Saturday, 30 April 2005  |  carewolf

I just wish to weigh in on debacle to clear up some mistakes. First of all I would like to say I agree with Zack. The annoying part is not that Apple don't cooperate as much as they could. They are actually helpfull in answering questions and tries at least to separate OS X specific features in the code (allthough they fail miserably at it). No, our problem are users who think Apple does more and underestimate the effort it takes for us to implement patches from WebCore. We are doing this for free and for fun, all we really want is appreciation for our effort.

In December 2004 I "ported" the CSS text-shadow property from WebCore. I put ported in quotes because the only thing ported was the code to parse the property. In the rendering Apple had created an extension to KWQ (their Qt) that used an OS X call to draw the shadow. This meant that to "port" it I had to write the shadow drawing myself. Not that I mind, it was pretty fun work. I was just saddened to see afterwards that many people assumed I had just merged a WebCore patch. The advantage of the reimplementation though is that we can apply any number of shadows like the standard requires, while Safari can only apply the one OS X supports.
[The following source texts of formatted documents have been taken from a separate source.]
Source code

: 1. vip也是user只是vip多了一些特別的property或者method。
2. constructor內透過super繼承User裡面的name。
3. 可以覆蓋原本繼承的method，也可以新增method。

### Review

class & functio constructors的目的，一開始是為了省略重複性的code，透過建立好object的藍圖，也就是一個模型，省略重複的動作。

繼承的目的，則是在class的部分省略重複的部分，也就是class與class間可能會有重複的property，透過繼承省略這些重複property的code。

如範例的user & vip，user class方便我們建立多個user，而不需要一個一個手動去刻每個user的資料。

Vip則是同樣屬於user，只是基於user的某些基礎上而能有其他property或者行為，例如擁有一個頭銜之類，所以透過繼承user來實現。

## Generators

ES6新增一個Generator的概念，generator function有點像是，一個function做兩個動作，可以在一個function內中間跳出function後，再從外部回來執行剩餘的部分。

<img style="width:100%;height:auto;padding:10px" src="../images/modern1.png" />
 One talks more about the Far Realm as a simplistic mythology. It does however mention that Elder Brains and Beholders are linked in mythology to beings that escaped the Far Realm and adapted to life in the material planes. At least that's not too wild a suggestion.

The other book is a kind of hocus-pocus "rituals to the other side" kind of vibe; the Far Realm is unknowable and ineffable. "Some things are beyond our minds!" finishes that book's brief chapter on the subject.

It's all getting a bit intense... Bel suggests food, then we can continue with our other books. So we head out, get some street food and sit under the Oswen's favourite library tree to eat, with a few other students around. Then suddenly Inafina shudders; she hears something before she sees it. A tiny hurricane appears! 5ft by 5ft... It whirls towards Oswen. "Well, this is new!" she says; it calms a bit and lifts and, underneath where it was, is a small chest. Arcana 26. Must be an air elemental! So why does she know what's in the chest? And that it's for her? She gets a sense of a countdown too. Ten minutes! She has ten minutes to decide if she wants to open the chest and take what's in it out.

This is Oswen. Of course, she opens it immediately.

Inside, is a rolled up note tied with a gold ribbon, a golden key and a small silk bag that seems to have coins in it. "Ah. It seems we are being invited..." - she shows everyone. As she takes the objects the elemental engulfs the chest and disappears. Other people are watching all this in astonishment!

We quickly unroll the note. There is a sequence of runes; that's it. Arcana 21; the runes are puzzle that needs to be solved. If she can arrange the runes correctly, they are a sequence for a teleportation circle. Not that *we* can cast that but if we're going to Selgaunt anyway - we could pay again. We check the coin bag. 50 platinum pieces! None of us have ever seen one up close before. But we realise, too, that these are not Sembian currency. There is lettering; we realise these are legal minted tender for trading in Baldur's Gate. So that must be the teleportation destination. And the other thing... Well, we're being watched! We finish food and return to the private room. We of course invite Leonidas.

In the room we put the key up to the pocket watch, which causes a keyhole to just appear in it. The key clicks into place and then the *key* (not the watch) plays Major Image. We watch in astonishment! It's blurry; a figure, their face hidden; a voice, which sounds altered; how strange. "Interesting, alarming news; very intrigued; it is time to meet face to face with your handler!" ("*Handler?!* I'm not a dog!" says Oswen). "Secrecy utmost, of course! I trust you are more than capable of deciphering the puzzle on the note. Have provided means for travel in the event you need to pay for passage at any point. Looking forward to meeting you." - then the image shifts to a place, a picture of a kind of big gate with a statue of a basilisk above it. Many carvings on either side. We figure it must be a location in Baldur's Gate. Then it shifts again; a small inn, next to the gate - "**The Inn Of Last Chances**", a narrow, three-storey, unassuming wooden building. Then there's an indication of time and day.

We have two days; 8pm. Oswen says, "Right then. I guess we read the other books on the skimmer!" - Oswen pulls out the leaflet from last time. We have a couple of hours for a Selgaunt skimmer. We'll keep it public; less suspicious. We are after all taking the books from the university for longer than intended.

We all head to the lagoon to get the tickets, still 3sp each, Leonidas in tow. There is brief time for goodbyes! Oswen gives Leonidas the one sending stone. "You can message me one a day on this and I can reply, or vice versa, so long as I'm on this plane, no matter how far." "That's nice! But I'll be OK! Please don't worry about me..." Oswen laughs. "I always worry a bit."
The situation was even more extreme with the white-space patch. The goal was to make "white-space: pre" work like it did in WebCore. But the actual patch I merged from WebCore was exactly one line of code. On top of that I had to merge the right 3 or 4 other changes that it broke, write several hundred lines of code myself and spend several weeks hunting corner case regressions. So the port of white-space: pre was one line of code from WebCore and several hundred written by myself and many weeks work. Yet it is treated as something I "ported" from WebCore. No wonder Zack is bitter if he has experienced the same. Of course the advantage again is that by redeveloping I could do it better than Apple, and thus KHTML supports both white-space: pre-wrap and pre-line from CSS 2.1 that Safari does not.

For those interested in the Acid2 patches I can say that I have merged three of them now and just need to fix a few new regressions. For small simple patches like these it takes 1 or 2 hours to merge them. It is still somewhat easier than to redevelop which would take at least a few hours more. Don't expect all of the patches. First of all the Acid2 test is complete crap. It doesn't really test any important features and the only thing it caught we couldn't do was min/max on positioned elements, the rest of the test are just obscure corner cases of error fall-back. Second of all some the patches by Dave are written in ObjC and is a joke to publish as KHTML patches. And lastly I believe correctly parsing SGML comments should be considered a bug.